Les hommes sont également soumis à toutes sortes d’injonctions sociales, et seraient tenus à se conformer à un certain idéal « viril ». Gare à ceux qui seraient trop « faibles », « fragiles » ou « efféminés », car évidemment ce qui semble se rapporter à l’idée qu’on se fait du féminin, ou de l’homosexualité, serait, on se demande bien pourquoi, hautement dévalorisant. Ils seraient notamment soumis à la menace d’être mis au ban d’un marché sexuel concurrentiel, quasi "obligés", pour rester dans une « norme » imaginaire, de s’y intéresser. Enfin, ils sont souvent éduqués en étant incités à refréner leurs émotions et parfois certains de leurs intérêts, tout comme les femmes pour ce dernier point. Le sexisme peut aussi les atteindre (ex : photo du t-shirt spoted par pépite sexiste). Ils sont aussi victimes d’agressions sexuelles, et si la parole des femmes commence tout juste à se libérer, il reste peut-être encore moins simple de s’exprimer sur cela en tant qu’homme.
Contrairement aux clichés courants, beaucoup de féministes estiment qu’il est impossible de prétendre tendre vers plus d’égalité et plus d’épanouissement collectif sans interroger directement le modèle culturel du « masculin », tel qu’il est encore défini aujourd’hui, et les effets qu’il a sur tous, femmes, hommes, autres.
Loin de se constituer comme victimes passives, de prétendre opposer les droits et les acquis des hommes et des femmes, les associations comme WoMines ont bien pour visée de construire, d’agir, de proposer des alternatives à des faits sociaux qui freinent l’épanouissement humain. Nous ne voulons pas nous battre, ni contre des individus, ni, et encore moins, contre « les hommes ».
Cette approche est bien proprement « féministe » Pourtant, à WoMines, nous évitons d’employer ce terme, comme si cela était un mot grossier, inadapté, qu’il faudrait dissimuler sous le tapis alors même qu’il inspire chacune de nos actions. Comme si ce mot faisait peur.
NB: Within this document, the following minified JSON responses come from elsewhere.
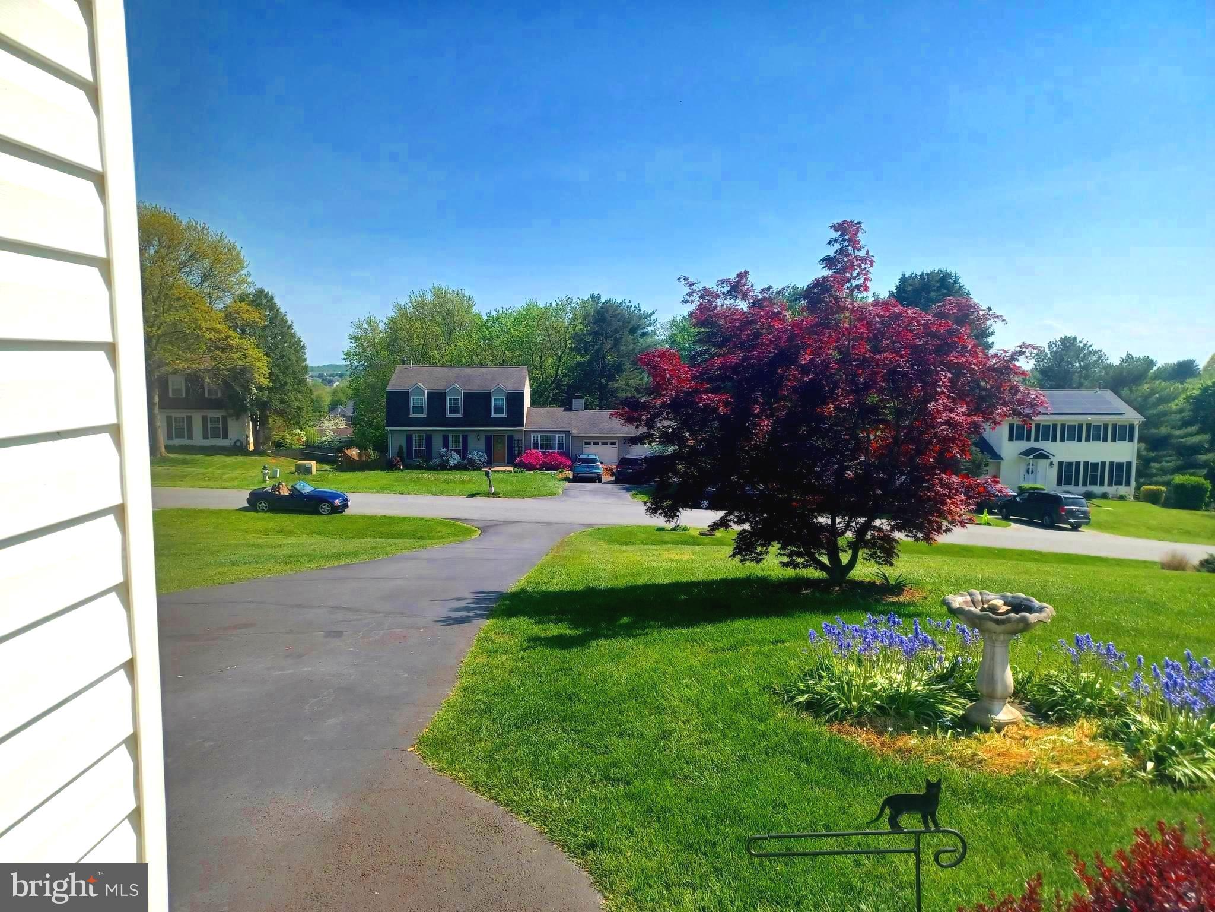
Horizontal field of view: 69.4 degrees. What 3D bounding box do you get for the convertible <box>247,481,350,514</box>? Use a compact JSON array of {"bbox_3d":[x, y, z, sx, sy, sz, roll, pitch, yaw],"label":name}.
[{"bbox_3d":[-12.181,1.580,34.787,4.030,1.280,1.700,2,5,3],"label":"convertible"}]

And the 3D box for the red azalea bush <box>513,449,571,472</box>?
[{"bbox_3d":[-4.491,0.341,61.085,3.900,1.400,1.800,0,5,0],"label":"red azalea bush"}]

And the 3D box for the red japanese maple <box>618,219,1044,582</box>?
[{"bbox_3d":[3.206,-0.734,12.284,5.800,5.050,5.600,0,5,0],"label":"red japanese maple"}]

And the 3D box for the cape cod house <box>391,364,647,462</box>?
[{"bbox_3d":[-5.700,-3.045,65.997,20.200,7.350,8.600,0,5,1],"label":"cape cod house"}]

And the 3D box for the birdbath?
[{"bbox_3d":[2.012,1.061,4.535,0.530,0.620,0.530,0,5,0],"label":"birdbath"}]

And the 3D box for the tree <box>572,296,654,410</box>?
[{"bbox_3d":[0.577,-7.465,81.659,8.000,15.000,8.000,0,5,0],"label":"tree"}]

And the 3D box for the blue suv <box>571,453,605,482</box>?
[{"bbox_3d":[-1.264,0.665,57.098,1.870,1.680,4.550,0,5,1],"label":"blue suv"}]

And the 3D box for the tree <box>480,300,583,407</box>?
[{"bbox_3d":[-7.230,-7.365,81.669,9.800,14.800,9.500,0,5,0],"label":"tree"}]

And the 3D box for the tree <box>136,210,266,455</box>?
[{"bbox_3d":[-27.320,-7.663,52.520,12.000,15.500,11.700,0,5,0],"label":"tree"}]

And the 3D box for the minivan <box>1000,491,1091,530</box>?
[{"bbox_3d":[23.350,2.736,47.261,2.000,1.750,5.140,2,4,-17],"label":"minivan"}]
Mais ce n’est pas « comme si ». Ce mot fait peur. Il est connoté. Il renvoie immédiatement à une foule de clichés : les féministes sont des femmes (si seulement autant d’hommes n’avaient pas aussi peur de se désigner comme tel ou de soutenir ouvertement ces causes, on avancerait au moins deux fois plus vite !), qui n’aiment pas les hommes, hystériques, défendant une pensée unique bien-pensante sans réflexion critique (or les courants féministes sont multiples et extrêmement divers, nourris par une réflexion sociologique et philosophique très large, leurs approches et les moyens d’actions s’opposent parfois), n’ont pas d’humour, brident la sexualité et la séduction (pourtant, quoi de plus libérateur que la sexualité lorsque chacun s’autorise à désirer et à être désiré, sans violence ou rapport de pouvoirs ?), nient toute différence entre les sexes (non, c’est juste que les normes statistiques ne doivent pas empêcher les individualités de s’épanouir, et chacun d’avoir les mêmes opportunités pour cela)….
En l’honneur de cette journée internationale des droits des femmes, nous n’avions qu’une envie : revendiquer l’utilisation de ce terme, et réaffirmer la volonté de notre association de montrer que ces clichés sur le « féminisme » sont des caricatures qui nuisent à la mobilisation pour l’égalité. Et également, souhaiter que les projets que nous portons mobilisent un maximum d’élèves, justement parce qu’ils sont construits pour permettre l’action, pour faire progresser tous ensemble notre société.